Documentary film about the Yiddish writer

Sholem Aleichem: Laughing in the Darkness is an American biographical documentary film about Yiddish writer Sholem Aleichem, who is best known for his stories about Tevye the Dairyman, the basis for the musical Fiddler on the Roof. The film uses historical photographs, film, and audio, as well as analysis by scholars and excerpts from his work read in Yiddish, to document the writer's life and the shtetl and Lower East Side lifestyles that influenced him. It was released on 8 July 2011 to positive reviews, and is one of only a small number of works with a 100% rating at the review aggregator Rotten Tomatoes.

==Synopsis==
Sholem Aleichem: Laughing in the Darkness was written and directed by Joseph Dorman. The film debuted in Manhattan on July 8, 2011, with a run-time of 113 minutes. The documentary focuses on both the life of Yiddish writer Sholem Aleichem, as well as 19th century Eastern European Jewish culture, which shaped Aleichem and his works. The film details Aleichem's early life in the Tsarist Russian Empire, his surviving the 1905 Kiev pogrom and subsequent emigration to New York, his initial struggles in New York and subsequent return to Eastern Europe, and his return - shortly before his death - to New York, to significant acclaim. The documentary also explores his pioneering role in creating Yiddish-language literature. Although Aleichem is best known for his stories about Tevye, which would go on to be adapted into the musical Fiddler on the Roof, the documentary details his other works as well, and draws parallels between Aleichem's personal desire for riches and that of Tevye.

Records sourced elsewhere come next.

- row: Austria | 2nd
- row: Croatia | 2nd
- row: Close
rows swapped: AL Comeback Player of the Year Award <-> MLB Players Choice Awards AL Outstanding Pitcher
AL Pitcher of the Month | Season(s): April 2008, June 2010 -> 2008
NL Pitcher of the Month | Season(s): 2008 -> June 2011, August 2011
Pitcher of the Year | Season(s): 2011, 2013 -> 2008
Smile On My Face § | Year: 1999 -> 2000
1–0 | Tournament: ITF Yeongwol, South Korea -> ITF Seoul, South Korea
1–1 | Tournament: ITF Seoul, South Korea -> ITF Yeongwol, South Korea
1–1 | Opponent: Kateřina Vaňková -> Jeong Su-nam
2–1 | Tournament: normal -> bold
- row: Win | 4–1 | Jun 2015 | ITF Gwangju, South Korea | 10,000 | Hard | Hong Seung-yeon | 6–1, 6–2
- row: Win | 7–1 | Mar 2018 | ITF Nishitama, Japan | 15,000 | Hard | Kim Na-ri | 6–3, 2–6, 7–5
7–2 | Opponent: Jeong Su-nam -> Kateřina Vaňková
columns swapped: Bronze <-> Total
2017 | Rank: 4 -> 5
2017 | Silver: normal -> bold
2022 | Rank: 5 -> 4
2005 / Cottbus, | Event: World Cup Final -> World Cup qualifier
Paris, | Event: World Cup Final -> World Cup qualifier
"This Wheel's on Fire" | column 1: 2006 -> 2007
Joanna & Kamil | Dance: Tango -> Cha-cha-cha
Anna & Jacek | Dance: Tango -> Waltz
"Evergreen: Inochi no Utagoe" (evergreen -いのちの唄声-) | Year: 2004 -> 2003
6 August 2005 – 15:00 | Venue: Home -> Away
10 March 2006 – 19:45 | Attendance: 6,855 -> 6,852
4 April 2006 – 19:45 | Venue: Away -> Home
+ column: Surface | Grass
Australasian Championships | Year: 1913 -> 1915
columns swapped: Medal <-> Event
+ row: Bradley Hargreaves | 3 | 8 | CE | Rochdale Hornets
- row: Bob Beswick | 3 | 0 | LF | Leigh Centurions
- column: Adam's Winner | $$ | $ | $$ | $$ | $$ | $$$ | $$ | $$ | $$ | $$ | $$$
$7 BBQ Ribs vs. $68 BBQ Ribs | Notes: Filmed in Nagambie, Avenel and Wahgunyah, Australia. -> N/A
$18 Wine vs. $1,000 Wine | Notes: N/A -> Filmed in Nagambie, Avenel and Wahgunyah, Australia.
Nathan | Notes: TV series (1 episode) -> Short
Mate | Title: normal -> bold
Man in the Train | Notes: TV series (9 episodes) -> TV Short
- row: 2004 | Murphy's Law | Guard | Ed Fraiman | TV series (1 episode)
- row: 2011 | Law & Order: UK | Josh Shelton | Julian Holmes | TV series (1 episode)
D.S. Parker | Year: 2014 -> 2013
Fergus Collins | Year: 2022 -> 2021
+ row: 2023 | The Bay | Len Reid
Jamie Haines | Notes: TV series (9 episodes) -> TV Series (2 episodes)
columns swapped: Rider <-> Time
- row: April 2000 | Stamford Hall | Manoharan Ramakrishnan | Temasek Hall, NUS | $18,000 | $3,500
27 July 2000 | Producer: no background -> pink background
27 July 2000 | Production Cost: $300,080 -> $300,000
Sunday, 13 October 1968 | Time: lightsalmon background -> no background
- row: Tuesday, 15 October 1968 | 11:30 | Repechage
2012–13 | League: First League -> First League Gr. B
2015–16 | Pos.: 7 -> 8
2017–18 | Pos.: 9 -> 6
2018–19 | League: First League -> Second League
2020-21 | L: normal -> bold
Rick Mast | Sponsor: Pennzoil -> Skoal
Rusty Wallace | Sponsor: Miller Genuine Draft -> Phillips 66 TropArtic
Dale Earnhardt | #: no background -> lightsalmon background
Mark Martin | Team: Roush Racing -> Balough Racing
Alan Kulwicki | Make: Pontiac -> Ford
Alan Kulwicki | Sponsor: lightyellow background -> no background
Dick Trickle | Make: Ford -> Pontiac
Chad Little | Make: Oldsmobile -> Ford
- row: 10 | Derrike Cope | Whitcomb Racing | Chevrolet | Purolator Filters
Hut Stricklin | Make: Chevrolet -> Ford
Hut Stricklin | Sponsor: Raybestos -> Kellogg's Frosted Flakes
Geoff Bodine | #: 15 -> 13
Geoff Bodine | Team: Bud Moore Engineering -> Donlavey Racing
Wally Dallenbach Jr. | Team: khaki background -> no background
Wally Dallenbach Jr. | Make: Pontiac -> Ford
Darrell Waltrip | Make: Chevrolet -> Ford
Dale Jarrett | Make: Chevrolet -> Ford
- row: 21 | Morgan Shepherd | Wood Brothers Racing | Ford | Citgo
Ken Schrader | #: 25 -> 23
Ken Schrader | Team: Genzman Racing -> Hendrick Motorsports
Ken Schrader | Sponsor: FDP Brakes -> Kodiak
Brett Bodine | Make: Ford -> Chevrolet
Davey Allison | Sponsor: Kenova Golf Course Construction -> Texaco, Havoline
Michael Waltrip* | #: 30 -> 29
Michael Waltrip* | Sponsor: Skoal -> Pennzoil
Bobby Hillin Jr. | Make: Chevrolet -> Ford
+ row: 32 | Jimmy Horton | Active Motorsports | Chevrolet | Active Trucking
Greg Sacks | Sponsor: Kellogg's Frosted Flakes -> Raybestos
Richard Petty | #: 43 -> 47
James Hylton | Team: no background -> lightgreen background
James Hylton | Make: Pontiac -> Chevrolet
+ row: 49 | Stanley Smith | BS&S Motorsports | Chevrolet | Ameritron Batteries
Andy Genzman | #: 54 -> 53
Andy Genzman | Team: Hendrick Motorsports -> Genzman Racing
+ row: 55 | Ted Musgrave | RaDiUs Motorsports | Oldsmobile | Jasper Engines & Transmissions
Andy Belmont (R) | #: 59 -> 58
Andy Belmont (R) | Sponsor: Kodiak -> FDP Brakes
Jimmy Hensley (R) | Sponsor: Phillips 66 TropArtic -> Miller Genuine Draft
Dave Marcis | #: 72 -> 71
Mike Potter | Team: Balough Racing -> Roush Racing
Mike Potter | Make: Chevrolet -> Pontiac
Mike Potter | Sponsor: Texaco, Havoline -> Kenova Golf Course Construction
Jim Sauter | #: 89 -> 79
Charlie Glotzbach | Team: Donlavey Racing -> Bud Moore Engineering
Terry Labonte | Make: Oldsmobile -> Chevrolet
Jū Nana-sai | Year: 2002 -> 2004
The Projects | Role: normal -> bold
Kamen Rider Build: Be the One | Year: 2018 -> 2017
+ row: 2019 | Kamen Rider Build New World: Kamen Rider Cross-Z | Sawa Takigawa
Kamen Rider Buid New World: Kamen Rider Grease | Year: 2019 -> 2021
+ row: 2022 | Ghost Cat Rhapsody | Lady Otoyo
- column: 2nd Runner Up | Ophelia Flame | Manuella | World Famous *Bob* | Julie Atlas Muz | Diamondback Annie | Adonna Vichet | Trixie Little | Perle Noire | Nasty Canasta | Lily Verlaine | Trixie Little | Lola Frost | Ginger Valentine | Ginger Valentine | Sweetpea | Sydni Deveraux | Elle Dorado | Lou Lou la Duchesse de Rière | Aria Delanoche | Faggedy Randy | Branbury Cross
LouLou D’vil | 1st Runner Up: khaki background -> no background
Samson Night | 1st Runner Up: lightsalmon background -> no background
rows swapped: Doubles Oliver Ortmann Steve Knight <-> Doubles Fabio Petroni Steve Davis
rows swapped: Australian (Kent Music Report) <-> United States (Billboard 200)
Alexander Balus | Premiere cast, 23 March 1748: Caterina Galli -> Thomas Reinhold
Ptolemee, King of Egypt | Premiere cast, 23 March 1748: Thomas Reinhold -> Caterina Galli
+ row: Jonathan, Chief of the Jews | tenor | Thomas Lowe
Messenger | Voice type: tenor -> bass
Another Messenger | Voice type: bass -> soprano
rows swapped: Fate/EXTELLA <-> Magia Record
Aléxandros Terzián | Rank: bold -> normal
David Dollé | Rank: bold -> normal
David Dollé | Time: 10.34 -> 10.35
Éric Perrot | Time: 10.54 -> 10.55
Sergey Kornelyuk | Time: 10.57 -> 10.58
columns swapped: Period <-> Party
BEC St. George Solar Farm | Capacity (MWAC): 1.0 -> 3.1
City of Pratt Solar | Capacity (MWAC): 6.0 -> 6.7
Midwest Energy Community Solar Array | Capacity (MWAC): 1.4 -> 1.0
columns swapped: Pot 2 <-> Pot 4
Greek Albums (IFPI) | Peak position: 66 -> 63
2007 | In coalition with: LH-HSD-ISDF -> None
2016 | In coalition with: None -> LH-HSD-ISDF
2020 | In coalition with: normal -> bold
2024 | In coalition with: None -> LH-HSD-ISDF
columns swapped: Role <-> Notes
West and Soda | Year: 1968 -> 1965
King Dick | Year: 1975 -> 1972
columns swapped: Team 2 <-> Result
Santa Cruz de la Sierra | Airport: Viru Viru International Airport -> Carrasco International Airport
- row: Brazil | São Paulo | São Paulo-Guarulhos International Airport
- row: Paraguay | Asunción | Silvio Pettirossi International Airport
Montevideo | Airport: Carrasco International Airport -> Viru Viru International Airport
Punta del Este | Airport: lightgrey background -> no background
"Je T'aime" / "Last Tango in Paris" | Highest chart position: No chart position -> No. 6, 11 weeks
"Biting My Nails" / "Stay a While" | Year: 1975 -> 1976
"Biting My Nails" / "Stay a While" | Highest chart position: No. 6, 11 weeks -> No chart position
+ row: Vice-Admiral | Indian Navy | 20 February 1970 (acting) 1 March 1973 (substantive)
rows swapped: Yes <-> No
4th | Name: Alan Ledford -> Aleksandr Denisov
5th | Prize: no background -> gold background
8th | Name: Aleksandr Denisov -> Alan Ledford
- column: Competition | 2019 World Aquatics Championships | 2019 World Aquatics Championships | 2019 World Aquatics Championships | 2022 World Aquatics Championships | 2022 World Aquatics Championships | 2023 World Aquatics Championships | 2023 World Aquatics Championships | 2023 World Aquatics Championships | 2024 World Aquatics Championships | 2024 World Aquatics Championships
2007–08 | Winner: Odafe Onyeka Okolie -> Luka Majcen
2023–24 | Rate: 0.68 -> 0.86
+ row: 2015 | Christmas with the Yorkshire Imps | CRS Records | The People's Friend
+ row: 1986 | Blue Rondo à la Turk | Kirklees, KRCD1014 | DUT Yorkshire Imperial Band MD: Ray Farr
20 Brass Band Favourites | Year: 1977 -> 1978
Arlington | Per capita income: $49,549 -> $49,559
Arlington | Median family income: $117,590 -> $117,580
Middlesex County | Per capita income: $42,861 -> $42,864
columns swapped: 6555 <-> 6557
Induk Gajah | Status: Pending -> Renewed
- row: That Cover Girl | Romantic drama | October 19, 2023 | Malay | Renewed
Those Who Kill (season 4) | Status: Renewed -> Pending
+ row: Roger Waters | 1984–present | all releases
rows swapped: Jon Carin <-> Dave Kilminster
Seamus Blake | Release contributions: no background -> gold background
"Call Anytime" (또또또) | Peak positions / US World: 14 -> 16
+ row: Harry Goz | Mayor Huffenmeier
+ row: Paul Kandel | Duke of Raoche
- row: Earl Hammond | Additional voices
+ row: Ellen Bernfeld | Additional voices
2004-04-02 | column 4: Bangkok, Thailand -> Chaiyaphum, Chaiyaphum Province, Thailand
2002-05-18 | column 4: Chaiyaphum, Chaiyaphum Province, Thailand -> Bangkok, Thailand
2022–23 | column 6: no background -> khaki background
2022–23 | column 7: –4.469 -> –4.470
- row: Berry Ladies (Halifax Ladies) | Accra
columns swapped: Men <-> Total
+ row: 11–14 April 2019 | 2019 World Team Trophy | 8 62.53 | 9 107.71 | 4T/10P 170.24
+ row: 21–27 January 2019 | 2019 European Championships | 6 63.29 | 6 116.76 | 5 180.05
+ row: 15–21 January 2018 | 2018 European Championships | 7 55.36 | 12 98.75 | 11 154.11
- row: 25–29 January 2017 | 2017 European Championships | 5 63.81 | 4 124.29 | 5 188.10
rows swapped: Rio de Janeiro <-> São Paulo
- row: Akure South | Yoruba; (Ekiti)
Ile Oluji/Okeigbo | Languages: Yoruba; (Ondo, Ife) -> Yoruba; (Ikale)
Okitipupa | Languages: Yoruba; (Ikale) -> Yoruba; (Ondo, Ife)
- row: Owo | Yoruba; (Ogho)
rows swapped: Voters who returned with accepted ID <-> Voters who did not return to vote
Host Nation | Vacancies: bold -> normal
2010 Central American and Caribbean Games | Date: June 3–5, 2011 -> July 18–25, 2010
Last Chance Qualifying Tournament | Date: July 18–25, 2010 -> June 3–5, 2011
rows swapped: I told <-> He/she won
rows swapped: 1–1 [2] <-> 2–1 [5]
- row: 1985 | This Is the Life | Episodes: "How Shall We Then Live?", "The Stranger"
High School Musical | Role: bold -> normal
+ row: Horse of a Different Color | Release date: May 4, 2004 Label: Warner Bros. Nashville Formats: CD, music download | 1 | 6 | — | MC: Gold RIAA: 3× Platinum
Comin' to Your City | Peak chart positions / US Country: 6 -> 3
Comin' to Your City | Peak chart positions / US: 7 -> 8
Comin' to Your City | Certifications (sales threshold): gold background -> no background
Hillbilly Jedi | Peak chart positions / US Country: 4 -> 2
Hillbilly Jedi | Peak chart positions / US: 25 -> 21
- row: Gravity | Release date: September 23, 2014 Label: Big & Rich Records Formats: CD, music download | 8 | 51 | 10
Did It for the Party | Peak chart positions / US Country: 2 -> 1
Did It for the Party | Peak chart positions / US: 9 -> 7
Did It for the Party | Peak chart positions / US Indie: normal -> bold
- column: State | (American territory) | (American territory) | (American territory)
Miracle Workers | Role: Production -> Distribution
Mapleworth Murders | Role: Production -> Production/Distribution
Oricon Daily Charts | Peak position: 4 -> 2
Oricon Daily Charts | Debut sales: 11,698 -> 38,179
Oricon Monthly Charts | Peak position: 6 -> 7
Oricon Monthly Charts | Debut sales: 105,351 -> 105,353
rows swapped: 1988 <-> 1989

Writing for The New York Times, reviewer Stephen Holden noted that one of the themes of the documentary was the competing desires for Jews from that period to both remember their heritage and also leave behind a painful history of mistreatment and pogroms, and that Aleichem was a "personification of the tug of war" between these two desires.

The documentary is narrated by actor Alan Rosenberg, with appearances from fellow actors Peter Riegert, Rachel Dratch, and Jason Kravits reading excerpts of his works. Others featured in the documentary include the lyricist for Fiddler on the Roof, Sheldon Harnick, and Aleichem's granddaughter, novelist Bel Kaufman, who was 100 years old at the time.

==Reception==
The film was received positively by critics. It is one of only a small number of films to have a 100% rating on the review aggregator Rotten Tomatoes, indicating that all of the reviews from reviewers tracked by the aggregator were positive. The film received a score of 77 out of 100 from the aggregator Metacritic, based on 15 reviews. Writing for the Chicago Tribune, Michael Phillips gave the film 3.5 out of 4 stars, saying that the film was "Wonderfully rich, like one of Tevye's monologues" and that director Joseph Dorman's "touch is sure, his pacing fleet and his chorus of voices marvelous". The New York Timess Holden called the film a "rich, beautifully organized and illustrated modern history of Eastern European Jewry" told through the lens of Aleichem and designated it a NYT Critic's Pick. Mark Feeney of The Boston Globe had special praise for the film's score, composed by John Zorn, in his three out of four stars review.